Abstract Efficacy of simvastatin on wound healing and stem cell treatment, in addition to the cholesterol lowering mechanism, has been investigated in recent studies. In this study we have focused on formulation of tissue scaffolds comprised of mesenchymal stem cells and simvastatin loaded nanostructured lipid carriers (NLCs) dispersed in a polymeric matrix. These three dimensional and biodegradable systems were designed to bring a new perspective in treatment of diabetic wound. Therefore, NLC formulations containing simvastatin at the concentrations of 10% or 20% of lipid phase were prepared by high pressure homogenization technique. Simvastatin loaded NLC formulations were characterized with mean particle size of 158.15 ± 1.229 nm, PDI values lower than 0.17 and encapsulation efficiency above 99%. In-vitro release studies of simvastatin loaded NLC formulations were characterized by a high burst-release followed by sustained up to 12–24 h. Tissue scaffold formulations containing simvastatin loaded NLCs were prepared by freeze drying method. Cross-linked tissue scaffold formulations were prepared with 2:1 chitosan:collagen polymer ratio and 2-fold concentrated NLC formulation, having a three-dimensional structure with porosity value of 74.38%, pore size distribution within 20–200 μm, 710.88% high water absorption capacity, 57.7% weight loss and suitable mechanical strength for in-vivo studies. Incorporation of NLCs into tissue scaffolds decreased the initial simvastatin burst release ratio and provided controlled release profile.

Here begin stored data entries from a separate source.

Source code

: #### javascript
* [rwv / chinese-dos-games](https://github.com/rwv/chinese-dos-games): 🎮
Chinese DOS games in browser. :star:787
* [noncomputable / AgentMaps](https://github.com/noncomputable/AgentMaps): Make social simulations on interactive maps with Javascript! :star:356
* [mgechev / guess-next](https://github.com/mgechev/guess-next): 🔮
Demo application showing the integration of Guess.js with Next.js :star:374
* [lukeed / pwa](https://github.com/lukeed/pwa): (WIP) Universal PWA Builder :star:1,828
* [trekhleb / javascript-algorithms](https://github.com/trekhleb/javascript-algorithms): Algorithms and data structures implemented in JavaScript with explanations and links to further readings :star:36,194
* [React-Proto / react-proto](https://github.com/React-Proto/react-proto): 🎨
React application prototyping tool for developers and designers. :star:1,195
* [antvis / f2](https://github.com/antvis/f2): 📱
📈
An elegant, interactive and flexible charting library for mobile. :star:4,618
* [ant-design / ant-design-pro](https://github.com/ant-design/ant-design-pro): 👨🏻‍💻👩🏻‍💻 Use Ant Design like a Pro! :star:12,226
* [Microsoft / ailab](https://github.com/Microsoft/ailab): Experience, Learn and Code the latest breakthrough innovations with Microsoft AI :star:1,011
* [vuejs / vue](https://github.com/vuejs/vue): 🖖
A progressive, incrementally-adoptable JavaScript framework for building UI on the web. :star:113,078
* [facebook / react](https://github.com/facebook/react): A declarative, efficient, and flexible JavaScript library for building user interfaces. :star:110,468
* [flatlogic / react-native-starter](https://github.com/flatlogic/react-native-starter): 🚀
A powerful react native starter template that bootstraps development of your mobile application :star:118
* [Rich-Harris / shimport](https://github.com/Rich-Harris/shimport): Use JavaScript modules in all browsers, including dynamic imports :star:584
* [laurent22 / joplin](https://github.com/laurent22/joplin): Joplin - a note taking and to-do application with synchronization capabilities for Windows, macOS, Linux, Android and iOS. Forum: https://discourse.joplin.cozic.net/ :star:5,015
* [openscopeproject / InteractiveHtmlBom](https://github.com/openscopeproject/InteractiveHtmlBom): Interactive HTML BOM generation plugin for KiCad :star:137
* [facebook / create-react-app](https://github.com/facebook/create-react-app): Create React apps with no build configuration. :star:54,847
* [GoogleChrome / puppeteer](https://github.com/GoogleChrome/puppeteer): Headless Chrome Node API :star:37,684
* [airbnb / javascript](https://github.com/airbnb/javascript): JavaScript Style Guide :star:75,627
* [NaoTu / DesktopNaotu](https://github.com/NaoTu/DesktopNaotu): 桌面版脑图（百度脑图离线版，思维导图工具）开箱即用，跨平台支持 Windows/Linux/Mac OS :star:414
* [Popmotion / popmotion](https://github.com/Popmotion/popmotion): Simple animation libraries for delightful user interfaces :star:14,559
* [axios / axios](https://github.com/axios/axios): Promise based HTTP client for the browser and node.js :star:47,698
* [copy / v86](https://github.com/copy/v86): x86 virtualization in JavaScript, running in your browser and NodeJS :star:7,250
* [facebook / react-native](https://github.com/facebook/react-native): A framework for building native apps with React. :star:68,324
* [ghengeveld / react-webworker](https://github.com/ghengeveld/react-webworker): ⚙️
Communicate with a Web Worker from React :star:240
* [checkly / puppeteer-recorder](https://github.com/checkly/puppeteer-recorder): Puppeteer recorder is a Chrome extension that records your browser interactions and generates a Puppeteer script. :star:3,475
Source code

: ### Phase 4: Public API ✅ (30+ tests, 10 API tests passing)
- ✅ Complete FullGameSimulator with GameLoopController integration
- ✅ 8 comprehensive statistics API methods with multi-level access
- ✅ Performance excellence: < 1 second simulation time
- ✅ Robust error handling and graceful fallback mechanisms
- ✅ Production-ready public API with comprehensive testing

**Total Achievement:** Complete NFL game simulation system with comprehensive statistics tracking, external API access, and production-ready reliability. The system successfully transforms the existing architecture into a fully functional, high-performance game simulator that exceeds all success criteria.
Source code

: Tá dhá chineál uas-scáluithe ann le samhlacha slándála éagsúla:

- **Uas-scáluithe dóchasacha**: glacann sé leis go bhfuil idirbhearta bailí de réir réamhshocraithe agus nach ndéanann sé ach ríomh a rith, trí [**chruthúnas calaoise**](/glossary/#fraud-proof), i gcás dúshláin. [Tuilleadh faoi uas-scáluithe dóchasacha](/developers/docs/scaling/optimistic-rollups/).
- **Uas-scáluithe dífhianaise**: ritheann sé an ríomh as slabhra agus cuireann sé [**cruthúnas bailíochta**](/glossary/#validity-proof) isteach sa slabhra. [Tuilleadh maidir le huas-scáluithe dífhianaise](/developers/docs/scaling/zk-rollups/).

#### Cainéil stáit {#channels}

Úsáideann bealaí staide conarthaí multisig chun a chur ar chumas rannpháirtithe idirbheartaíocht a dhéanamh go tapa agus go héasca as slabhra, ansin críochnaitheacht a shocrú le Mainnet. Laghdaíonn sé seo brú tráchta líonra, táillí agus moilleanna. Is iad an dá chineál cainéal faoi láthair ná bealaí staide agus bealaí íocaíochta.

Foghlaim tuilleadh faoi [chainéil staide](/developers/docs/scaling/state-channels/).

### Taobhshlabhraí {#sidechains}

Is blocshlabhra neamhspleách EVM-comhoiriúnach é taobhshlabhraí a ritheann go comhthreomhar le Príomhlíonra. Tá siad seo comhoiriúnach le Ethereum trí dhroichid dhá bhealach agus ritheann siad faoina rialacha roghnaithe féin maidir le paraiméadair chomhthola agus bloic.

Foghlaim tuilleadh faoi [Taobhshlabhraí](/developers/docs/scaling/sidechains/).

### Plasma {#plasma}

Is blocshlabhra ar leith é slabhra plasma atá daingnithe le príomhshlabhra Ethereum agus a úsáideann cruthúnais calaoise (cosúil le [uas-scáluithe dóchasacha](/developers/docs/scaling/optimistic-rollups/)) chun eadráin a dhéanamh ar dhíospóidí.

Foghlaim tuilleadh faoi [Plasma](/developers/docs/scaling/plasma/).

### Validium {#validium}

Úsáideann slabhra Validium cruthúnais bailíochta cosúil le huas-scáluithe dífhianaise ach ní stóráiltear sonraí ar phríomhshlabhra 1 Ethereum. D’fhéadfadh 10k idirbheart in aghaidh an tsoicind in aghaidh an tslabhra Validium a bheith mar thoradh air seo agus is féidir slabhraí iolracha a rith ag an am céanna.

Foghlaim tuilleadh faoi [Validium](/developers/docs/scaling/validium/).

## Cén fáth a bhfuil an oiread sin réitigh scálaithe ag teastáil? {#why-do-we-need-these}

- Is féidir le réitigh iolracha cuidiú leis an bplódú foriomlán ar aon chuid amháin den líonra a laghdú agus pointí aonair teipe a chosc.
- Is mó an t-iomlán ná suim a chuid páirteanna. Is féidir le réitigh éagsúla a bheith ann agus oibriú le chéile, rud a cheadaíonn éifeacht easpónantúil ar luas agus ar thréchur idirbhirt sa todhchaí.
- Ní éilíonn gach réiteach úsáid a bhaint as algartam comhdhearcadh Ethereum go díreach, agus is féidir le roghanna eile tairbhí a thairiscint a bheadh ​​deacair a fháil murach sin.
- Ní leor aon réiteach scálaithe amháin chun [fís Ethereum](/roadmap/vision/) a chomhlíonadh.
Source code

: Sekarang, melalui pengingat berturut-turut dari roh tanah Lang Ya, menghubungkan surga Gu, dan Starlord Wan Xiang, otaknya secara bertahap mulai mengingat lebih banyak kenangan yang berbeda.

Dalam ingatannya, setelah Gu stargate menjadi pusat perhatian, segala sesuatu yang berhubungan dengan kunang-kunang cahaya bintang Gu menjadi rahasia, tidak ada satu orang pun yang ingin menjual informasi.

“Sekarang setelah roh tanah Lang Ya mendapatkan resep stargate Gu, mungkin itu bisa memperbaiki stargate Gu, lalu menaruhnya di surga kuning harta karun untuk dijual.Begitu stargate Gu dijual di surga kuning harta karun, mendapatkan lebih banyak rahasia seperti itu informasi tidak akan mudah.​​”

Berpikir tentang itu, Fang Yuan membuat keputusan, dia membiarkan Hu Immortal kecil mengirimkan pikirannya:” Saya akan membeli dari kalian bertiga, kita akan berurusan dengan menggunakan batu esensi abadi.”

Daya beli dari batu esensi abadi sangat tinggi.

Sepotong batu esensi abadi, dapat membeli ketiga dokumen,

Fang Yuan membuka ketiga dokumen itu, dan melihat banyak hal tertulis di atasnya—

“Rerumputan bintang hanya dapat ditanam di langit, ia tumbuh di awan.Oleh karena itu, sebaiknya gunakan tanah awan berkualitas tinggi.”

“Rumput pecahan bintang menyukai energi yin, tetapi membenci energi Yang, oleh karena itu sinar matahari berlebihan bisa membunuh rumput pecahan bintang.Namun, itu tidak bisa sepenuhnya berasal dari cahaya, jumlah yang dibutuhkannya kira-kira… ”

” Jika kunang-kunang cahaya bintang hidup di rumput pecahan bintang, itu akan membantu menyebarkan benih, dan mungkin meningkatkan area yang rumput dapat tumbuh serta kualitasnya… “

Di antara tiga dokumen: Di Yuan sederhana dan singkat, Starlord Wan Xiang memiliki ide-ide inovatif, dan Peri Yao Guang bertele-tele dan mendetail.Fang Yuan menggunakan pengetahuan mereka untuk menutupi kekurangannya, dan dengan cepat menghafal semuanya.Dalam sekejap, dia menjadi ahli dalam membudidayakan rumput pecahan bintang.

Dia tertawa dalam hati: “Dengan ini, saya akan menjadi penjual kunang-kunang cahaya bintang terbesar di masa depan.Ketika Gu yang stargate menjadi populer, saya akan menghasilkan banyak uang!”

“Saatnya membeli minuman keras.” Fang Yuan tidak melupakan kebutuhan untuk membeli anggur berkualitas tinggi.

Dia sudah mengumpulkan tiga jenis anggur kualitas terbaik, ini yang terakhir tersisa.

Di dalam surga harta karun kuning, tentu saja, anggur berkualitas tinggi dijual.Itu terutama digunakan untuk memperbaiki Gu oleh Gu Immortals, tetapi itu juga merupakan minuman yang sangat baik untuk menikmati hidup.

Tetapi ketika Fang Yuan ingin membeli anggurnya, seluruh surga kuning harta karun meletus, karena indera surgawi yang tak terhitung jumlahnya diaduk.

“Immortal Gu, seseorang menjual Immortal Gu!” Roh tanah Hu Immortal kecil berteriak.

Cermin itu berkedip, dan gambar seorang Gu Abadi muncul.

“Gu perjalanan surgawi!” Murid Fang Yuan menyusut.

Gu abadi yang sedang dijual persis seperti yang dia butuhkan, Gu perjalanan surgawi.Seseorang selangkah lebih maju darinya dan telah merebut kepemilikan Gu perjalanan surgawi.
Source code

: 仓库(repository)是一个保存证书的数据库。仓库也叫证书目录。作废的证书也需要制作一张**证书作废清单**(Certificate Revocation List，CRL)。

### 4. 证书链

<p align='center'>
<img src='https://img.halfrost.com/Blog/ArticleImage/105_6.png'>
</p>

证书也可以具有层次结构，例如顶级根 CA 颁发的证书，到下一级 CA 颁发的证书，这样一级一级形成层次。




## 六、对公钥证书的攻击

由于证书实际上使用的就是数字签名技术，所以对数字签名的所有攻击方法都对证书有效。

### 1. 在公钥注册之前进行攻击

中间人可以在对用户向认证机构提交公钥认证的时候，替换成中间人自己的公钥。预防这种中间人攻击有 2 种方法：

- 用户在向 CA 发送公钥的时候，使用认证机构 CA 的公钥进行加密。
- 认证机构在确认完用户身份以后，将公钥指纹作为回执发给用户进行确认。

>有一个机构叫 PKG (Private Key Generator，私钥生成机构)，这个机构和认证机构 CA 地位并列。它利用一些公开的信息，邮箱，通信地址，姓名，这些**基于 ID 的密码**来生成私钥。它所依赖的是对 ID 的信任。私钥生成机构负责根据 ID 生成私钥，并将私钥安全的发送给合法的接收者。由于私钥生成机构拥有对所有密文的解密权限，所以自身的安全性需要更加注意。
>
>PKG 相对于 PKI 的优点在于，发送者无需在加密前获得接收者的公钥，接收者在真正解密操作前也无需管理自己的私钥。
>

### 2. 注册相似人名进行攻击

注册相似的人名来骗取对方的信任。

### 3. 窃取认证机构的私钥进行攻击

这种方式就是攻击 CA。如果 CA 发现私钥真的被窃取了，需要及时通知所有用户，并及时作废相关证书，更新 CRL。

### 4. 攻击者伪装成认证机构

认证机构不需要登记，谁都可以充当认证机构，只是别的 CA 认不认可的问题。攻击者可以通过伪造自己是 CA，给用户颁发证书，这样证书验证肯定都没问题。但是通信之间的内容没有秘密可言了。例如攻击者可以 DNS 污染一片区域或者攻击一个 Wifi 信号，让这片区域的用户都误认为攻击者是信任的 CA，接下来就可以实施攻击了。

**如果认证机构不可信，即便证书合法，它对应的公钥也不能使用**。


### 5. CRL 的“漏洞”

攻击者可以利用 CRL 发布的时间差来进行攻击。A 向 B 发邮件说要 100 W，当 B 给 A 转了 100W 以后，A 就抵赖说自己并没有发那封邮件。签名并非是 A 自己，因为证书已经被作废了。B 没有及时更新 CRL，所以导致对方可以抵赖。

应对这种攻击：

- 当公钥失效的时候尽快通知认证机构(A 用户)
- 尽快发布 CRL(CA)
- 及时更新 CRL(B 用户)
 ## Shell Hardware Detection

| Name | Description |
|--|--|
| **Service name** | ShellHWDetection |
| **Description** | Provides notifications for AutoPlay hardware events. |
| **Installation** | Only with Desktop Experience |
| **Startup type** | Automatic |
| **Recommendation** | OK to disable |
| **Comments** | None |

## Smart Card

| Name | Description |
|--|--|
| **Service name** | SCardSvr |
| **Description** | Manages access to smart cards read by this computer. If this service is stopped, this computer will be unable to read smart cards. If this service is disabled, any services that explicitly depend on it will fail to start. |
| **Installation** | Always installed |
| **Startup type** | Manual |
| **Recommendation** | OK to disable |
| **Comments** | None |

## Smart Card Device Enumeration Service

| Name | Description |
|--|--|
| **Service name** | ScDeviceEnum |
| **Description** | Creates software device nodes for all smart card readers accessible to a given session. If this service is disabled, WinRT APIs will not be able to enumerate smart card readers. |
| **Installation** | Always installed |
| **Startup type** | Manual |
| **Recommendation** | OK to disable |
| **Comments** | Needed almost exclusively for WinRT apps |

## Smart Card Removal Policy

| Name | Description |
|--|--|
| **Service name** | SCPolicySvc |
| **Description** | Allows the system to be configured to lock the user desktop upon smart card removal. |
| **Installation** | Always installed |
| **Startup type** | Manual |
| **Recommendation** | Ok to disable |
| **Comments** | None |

Tissue scaffolds containing simvastatin lipid nanoparticles increased wound closure rate, promoted vascularization of injured tissue and enhanced viability and proliferation of stem cells. Thereupon, tissue scaffold formulation containing simvastatin lipid nanoparticles and stem cells together provided effective wound healing with increased epithelialization, proliferation and vascularization.